As a disabled person, this has been a unique experience. Remote work, done in a virtual environment, and flexible hours allow me to adopt the pace that I feel is appropriate and make the desired adjustments without the intervention of third parties. The sense of autonomy and equality are completely liberating.
What have I learned in those three weeks?
- MediaWiki’s documentation does not have a complete manual of style. This influences the quality of writing of technical documentation.
- Documentation for translators and translation administrators is relatively extensive and, in some situations, difficult to read for beginners. This is because there’s no indication of who the target audience is, which makes the author make some assumptions. The most serious one is the level of familiarity of the reader with the software, the structure of the Wikimedia projects and their operation.

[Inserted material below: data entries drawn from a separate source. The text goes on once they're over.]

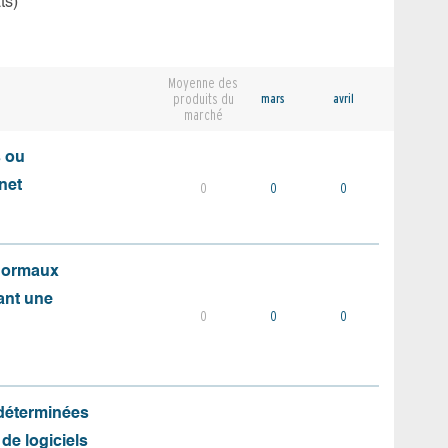
ts)
Moyenne des
produits du
mars
avril
marché
s ou
net
0
0
0
 normaux
ant une
0
0
0
 déterminées
 de logiciels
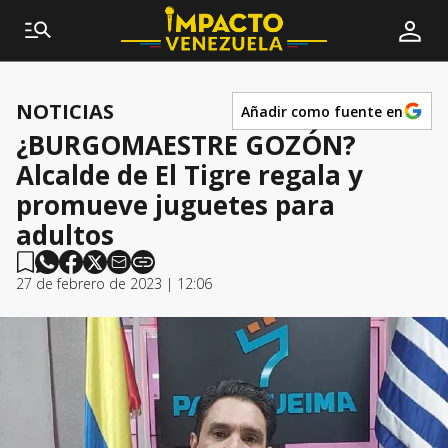
NOTICIAS
Añadir como fuente en
¿BURGOMAESTRE GOZÓN?
Alcalde de El Tigre regala y
promueve juguetes para
adultos
27 de febrero de 2023 | 12:06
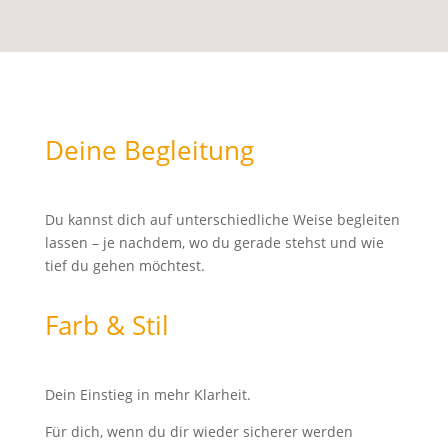
Deine Begleitung
Du kannst dich auf unterschiedliche Weise begleiten
lassen – je nachdem, wo du gerade stehst und wie
tief du gehen möchtest.
Farb & Stil
Dein Einstieg in mehr Klarheit.
Für dich, wenn du dir wieder sicherer werden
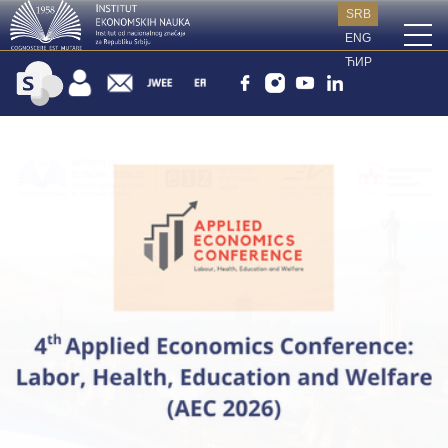
SRB
ENG
ЋИР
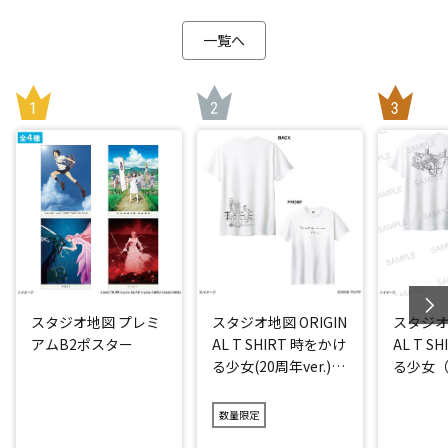
一覧へ
スタジオ地図 プレミ
スタジオ地図 ORIGIN
スタジオ地
アムB2ポスター
AL T SHIRT 時をかけ
AL T S
る少女(20周年ver.)
る少女（2
アイス
数量限定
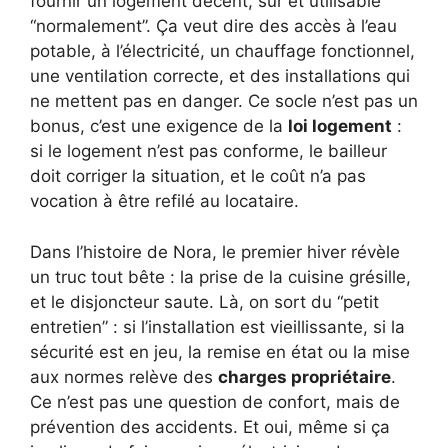
fournir un logement décent, sûr et utilisable
“normalement”. Ça veut dire des accès à l’eau
potable, à l’électricité, un chauffage fonctionnel,
une ventilation correcte, et des installations qui
ne mettent pas en danger. Ce socle n’est pas un
bonus, c’est une exigence de la
loi logement
:
si le logement n’est pas conforme, le bailleur
doit corriger la situation, et le coût n’a pas
vocation à être refilé au locataire.
Dans l’histoire de Nora, le premier hiver révèle
un truc tout bête : la prise de la cuisine grésille,
et le disjoncteur saute. Là, on sort du “petit
entretien” : si l’installation est vieillissante, si la
sécurité est en jeu, la remise en état ou la mise
aux normes relève des
charges propriétaire
.
Ce n’est pas une question de confort, mais de
prévention des accidents. Et oui, même si ça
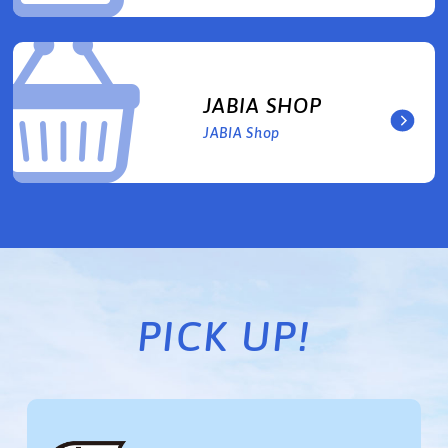
JABIA SHOP
JABIA Shop
PICK UP!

- There are multiple resources for translators. However, when it comes to summarizing important information related to translations, the Meta-Wiki Meta: Babylon page is clearer, more succinct and easier to understand.
- The process of reviewing translations, realistically, is a process with less priority. Therefore, providing good resources to translators is a more effective way to achieve the desired quality than recruiting people for that specific role.
- Content for translation is marked manually. The process involves several strategies so that the translation is easily performed without causing fatigue, confusion or breakage of text.
The phase of discussions and strategy building is approaching its end. In the coming weeks, I am expected to answer the following questions:
- Is it possible to bring in new translators now? If so, how? If not, why?
- What needs to be improved to welcome them better in the future?